Indeed, the health care industry has been a leading investor in AI technologies, signalling the immense benefits they could bring to our well-being. Many people are likely already better off – or even alive – because of these advances in health technology.
Or think about manufacturing. Much ink has been spilled over how AI technologies will destroy work as we know it. Yet these same criticisms were launched against the weaving machine in the 19th century, and we’ve hardly lived in a jobless dystopia since then.
Rather, labour-saving technologies lower the cost of goods while creating opportunities for employment in new, thus far unconsidered, industries.
Market research suggests that AI technologies can greatly improve the efficiencies of modern manufacturing methods, better minimise costs, and deliver the right products to the right markets. And while labour market disruptions are never comfortable, displaced workers generally find new, better jobs in a reasonable amount of time. In the meantime, society gets to enjoy a higher level of production, greater choice, and a better quality of life.
Driverless cars could be the most significant AI application on the horizon. Over 90 people die in auto accidents every day in the US – over 35,000 per year – and 94 per cent of those accidents are attributable to human error behind the wheel (i.e., distractions, drowsiness, and drunk driving). “Intelligent” cars could help reverse this horrendous death toll and help society achieve the greatest public health success story of our lifetime. This is why public policy towards AI matters so much. The longer the delay in implementing driverless car technology, the greater the cost to human life.
Interestingly, many of the new fears surrounding AI technologies have nothing to do with evil computers or jobless futures at all.
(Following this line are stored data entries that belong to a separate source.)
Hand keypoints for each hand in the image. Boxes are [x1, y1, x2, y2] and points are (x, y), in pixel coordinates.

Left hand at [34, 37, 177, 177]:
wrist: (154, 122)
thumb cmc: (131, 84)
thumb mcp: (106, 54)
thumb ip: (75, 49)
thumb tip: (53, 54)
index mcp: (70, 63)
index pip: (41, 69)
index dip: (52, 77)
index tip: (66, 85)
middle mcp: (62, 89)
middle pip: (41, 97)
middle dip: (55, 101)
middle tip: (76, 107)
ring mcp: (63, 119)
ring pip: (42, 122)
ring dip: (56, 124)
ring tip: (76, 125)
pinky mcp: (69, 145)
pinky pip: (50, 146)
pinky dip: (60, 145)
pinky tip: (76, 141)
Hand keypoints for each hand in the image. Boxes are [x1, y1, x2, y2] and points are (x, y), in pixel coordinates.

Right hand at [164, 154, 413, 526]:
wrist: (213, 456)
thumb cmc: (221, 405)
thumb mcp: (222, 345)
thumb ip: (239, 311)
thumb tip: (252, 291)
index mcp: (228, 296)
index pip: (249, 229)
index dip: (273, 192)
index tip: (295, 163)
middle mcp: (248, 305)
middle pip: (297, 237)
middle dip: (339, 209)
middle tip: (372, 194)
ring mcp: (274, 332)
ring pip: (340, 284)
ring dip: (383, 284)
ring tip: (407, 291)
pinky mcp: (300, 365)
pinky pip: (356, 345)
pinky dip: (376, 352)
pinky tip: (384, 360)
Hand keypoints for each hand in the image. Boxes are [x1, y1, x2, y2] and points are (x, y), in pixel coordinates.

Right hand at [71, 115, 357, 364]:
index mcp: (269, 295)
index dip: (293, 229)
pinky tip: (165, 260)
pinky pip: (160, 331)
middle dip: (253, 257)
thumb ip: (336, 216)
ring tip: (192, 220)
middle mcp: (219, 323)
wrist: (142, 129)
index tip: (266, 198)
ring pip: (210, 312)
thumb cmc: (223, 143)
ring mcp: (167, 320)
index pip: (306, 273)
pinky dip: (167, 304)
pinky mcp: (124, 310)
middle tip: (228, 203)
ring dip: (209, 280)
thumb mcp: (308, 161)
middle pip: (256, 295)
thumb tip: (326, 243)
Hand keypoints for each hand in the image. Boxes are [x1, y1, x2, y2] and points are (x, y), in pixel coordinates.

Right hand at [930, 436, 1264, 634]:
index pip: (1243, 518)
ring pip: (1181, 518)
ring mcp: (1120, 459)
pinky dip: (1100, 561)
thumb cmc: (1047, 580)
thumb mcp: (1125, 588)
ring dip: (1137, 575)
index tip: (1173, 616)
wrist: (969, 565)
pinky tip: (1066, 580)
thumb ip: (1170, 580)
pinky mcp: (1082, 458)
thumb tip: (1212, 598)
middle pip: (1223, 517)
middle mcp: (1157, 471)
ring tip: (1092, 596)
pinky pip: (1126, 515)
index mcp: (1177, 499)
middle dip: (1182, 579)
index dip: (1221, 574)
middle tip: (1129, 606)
Rather, people are concerned that algorithms and machine learning programs may further social inequality and prejudice. For example, search results for names associated with a particular ethnicity may imply disproportionate criminality on behalf of that group. Even worse, the “predictive policing” software employed by law enforcement may lead police to over-detain people of a certain ethnic group.
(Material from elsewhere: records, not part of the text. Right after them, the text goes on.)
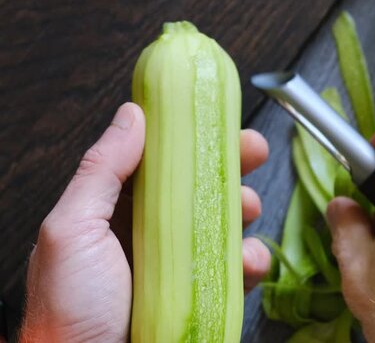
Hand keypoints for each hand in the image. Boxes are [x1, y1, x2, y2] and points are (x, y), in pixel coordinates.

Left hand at [20, 103, 271, 341]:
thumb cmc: (68, 312)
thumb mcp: (71, 231)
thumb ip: (100, 171)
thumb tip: (131, 116)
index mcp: (117, 212)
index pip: (159, 162)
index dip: (189, 137)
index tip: (215, 117)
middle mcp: (152, 235)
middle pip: (198, 188)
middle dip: (230, 166)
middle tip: (251, 152)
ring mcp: (180, 267)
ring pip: (224, 225)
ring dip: (244, 208)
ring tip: (249, 207)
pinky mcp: (204, 295)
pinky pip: (237, 270)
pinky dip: (252, 260)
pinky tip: (250, 260)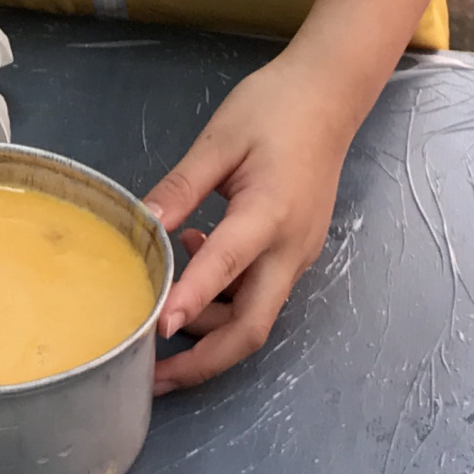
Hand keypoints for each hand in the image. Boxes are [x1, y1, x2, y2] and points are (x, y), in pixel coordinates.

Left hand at [142, 52, 360, 394]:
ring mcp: (297, 255)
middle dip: (202, 361)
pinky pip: (259, 292)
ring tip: (165, 305)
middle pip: (249, 328)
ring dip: (210, 328)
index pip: (224, 269)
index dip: (190, 303)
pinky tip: (196, 258)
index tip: (155, 333)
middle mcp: (289, 250)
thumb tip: (143, 226)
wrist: (330, 95)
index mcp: (268, 216)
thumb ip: (181, 186)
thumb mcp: (220, 140)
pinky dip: (224, 298)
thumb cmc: (274, 108)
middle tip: (154, 377)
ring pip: (254, 316)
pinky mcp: (295, 251)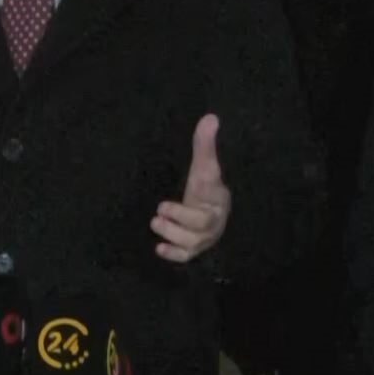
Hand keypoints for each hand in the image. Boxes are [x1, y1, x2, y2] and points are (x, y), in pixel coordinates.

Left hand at [151, 114, 231, 262]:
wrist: (211, 212)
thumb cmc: (205, 187)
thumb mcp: (203, 165)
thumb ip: (205, 144)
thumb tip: (210, 117)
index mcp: (217, 198)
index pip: (212, 197)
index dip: (196, 198)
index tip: (179, 193)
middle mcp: (214, 220)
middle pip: (203, 225)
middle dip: (180, 220)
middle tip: (159, 210)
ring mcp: (204, 237)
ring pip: (193, 243)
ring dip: (173, 235)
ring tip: (155, 223)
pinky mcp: (194, 249)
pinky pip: (186, 257)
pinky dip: (173, 254)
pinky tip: (159, 249)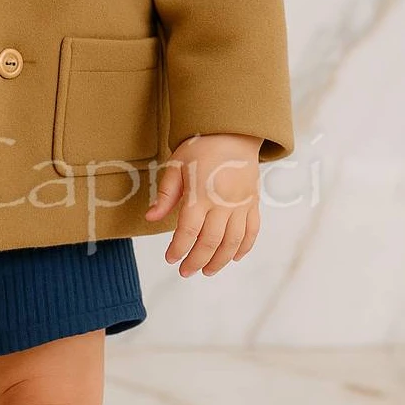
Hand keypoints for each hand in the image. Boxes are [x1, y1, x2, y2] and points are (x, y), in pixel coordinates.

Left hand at [144, 133, 263, 276]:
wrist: (232, 132)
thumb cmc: (200, 147)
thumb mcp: (176, 166)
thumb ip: (165, 195)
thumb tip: (151, 218)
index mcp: (200, 194)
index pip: (188, 231)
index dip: (179, 249)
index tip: (170, 259)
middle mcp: (223, 202)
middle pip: (210, 242)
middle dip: (197, 260)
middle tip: (186, 272)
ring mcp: (241, 204)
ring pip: (233, 242)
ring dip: (220, 261)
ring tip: (207, 271)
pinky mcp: (253, 203)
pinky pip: (252, 231)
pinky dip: (244, 248)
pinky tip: (233, 257)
But such concerns are more appropriately addressed through the courts and public pressure – not through prohibitive regulation.
In general, we advocate an embrace of “permissionless innovation” to the greatest extent possible for all AI technologies. This approach calls for humility, patience, and active collaboration between policymakers and innovators to responsibly address social concerns as they arise, rather than simply banning or limiting them outright from the get-go.
So what should replace the prohibitive, “precautionary” regulation of the past? A combination of multi-stakeholder governance, “soft law” remedies, and proactive education can best address many of the concerns addressed above. Much of the internet is actually governed in this manner today. It was government’s deliberate hands-off approach to the early web that is responsible for the wide range of innovations we enjoy today.
The benefits of this approach are considerable. This policy stance allows for the greatest range of discovery and production while keeping policymakers informed and active in developing smart solutions.
As we conclude in our study, the benefits of AI technologies are simply too great for us to allow them to be extinguished by poorly considered policy. We have now entered the age of smart machines. Isn’t it time that our regulations are smart enough to keep up?